USA Today: Lonegan runs again in N.J., this time without the GOP
Thursday, April 24th, 2014 @ 8:50PM in In the news, News
This article originally appeared in USA Today
By Martha T. Moore
WESTAMPTON, N.J. – Running in his sixth political campaign, New Jersey Republican Steve Lonegan has name recognition, a Tea-Party-friendly platform in line with the ascendant philosophy in the GOP, and more than 4,000 donors. And in this South Jersey Congressional district, he also had 56% of the vote when he ran for the Senate last fall against Cory Booker.
What Lonegan does not have, as he runs for Congress five months after losing the Senate to Booker, is the backing of the Republican Party.
Instead, two county Republican conventions endorsed Tom MacArthur, a wealthy insurance executive and former mayor from the northern part of the state, as the GOP candidate for the 3rd Congressional District, where the retirement of Republican Rep. John Runyan is creating an open seat. Like Lonegan, he moved to the district to run – and brought his checkbook. So far, MacArthur has funded his campaign himself with a $2 million loan.
“I viewed the convention process like the first of three elections – it was that intense,” MacArthur says. “It opens doors for me in every town and I think it gives people in those towns some sense of confidence that their local elected officials are behind me as a candidate.”
Lonegan, however, declined to stand down.
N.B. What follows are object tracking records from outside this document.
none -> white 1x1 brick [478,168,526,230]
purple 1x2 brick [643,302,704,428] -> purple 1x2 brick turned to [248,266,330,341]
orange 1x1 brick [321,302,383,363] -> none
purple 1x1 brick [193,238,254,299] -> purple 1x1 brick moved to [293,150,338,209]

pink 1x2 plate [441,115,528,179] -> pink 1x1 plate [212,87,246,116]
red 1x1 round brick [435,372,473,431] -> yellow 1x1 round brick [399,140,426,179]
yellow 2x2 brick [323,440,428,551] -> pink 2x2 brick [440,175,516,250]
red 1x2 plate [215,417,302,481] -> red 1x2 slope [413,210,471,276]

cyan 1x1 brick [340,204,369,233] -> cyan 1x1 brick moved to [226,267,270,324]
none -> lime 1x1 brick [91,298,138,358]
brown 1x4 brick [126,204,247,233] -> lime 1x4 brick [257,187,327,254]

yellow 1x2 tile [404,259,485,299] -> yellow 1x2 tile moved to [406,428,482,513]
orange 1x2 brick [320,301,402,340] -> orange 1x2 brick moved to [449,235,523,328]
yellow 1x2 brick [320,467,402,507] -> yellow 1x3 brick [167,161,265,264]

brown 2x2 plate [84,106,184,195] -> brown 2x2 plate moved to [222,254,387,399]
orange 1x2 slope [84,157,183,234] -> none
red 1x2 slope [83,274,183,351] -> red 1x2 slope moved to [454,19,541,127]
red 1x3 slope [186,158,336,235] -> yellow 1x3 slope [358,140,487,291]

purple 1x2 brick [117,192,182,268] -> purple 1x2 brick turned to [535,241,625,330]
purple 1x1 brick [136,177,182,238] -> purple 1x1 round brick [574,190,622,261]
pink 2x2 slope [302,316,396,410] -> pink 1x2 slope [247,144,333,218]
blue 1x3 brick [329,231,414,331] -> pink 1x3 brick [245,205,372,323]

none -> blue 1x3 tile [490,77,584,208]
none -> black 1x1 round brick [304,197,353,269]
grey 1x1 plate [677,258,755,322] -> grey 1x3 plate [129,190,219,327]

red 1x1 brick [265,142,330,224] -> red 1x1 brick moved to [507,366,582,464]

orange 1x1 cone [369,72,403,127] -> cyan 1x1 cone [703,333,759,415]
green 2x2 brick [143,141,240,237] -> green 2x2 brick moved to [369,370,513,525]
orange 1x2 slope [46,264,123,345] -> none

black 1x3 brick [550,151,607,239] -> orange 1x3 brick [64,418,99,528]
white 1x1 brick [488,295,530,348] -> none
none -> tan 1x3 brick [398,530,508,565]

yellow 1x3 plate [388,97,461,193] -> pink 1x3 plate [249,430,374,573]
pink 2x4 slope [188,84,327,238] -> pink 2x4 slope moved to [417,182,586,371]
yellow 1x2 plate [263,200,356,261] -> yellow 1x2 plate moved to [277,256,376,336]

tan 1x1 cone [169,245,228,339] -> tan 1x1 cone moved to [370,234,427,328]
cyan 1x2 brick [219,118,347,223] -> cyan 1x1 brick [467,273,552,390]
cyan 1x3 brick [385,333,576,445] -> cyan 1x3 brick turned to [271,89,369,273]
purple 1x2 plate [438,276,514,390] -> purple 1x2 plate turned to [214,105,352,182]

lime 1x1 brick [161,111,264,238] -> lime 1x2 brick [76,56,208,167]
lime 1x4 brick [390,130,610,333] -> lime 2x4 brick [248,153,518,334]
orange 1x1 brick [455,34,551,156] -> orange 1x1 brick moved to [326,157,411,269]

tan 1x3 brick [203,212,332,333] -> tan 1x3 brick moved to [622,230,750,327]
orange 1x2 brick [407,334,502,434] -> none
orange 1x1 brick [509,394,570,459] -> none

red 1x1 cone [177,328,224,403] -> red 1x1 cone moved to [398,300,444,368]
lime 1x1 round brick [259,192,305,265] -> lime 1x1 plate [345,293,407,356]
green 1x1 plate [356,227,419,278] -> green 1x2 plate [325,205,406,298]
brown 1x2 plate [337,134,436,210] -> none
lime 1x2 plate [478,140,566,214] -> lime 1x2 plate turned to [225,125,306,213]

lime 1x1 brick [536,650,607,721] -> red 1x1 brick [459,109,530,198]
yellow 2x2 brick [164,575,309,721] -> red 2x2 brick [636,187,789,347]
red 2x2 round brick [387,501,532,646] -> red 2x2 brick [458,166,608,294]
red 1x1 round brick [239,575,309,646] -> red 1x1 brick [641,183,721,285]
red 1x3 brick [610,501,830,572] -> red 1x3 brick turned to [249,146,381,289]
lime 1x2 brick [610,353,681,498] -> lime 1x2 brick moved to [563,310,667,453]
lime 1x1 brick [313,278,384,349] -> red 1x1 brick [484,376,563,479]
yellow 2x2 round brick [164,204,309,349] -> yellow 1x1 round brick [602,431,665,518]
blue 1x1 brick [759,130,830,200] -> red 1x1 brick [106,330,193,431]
With $400,000 in funds (including a $100,000 loan from himself) he is taking on MacArthur in ads whose blistering language is part of Lonegan’s firebrand style.
His refusal to go quietly is important because the district is considered a tossup: it voted twice for Obama but the congressional seat changed from Republican to Democrat in 2008, then back to Republican in 2010, and is now open for the second time in six years. Democrat Aimee Belgard, a county freeholder, has support from EMILY’s List, which funds female candidates, and the Democratic campaign committee’s Red to Blue program.
“It’s our biggest priority this year: the state party and the governor will be down there with both feet to make sure we hold that seat,” says Bill Palatucci, one of two New Jersey members of Republican National Committee and a confidant of Gov. Chris Christie.
Having the party endorsement awards the candidate the best position on the ballot for the June 3 primary. “It’s traditionally been a huge advantage,” says David Wasserman of the Cook Political Report. “The (Republican) party leaders know they need to unite behind one candidate with money if they want to stop Steve Lonegan. That’s a different goal than plenty of Republican primary voters, who want the purest conservative.”
MacArthur, 53, who will be listed on the ballot as the “Regular Republican Organization” candidate, recently released a list of 160 local elected officials who have endorsed him. When MacArthur went door to door on a recent afternoon in a senior citizen-heavy neighborhood in Berkeley Township, Mayor Carmen Amato went along and introduced him to voters. When MacArthur tells resident Olga Betz he’s running for Congress, her response reflects his campaign’s resources for multiple mailings and plenty of advertising: “I know you are,” she says. “You’ve been bombarding us.”
When Lonegan whose ballot identification will be “the True Conservative Republican” held a meet-and-greet at the county library this week, it drew two dozen people and one elected official. His list of endorsements includes Tea Party groups such as the Tea Party Express, and one mayor, Walter LaCicero of Lavallette, Lonegan’s new hometown. “I knew that he wasn’t part of the machine, just talking the talk,” LaCicero says. “Just sending another moderate Republican (to Congress) is not going to do it. We’ve been doing that long enough and we’re just slipping further and further back.”
Lonegan says military spending is “bloated” and needs examination even in a district with a 44,000-person joint military base and a 3,500-employee Lockheed Martin defense plant. In a district hit by Superstorm Sandy, he says federal recovery aid should not have been approved unless spending was cut elsewhere. Asked at his meet-and-greet about the pay gap between men and women, he says he opposes all legislation that imposes salary requirements on private business. Asked about the GOP’s efforts to reach out to black voters, he says it’s needed, “but I’m not going to be the savior on that issue.” On education: “I can’t wait for the day I get to vote to repeal Common Core,” the national education standards adopted by New Jersey and 43 other states.
But the guy who vows “I’m not going to be part of the status quo” thinks the status quo should have embraced him.
The state GOP could be a little more appreciative of his past service, says Lonegan, the former mayor of Bogota, N.J. “I’ve always put myself out there for the Republican Party when it was needed to do so. When they needed someone to run a real campaign against Booker, I gave them a real campaign,” he said in an interview. “Instead of the Republican Party saying, ‘You ran a phenomenal race, you’re our guy’ – that’s what you get.”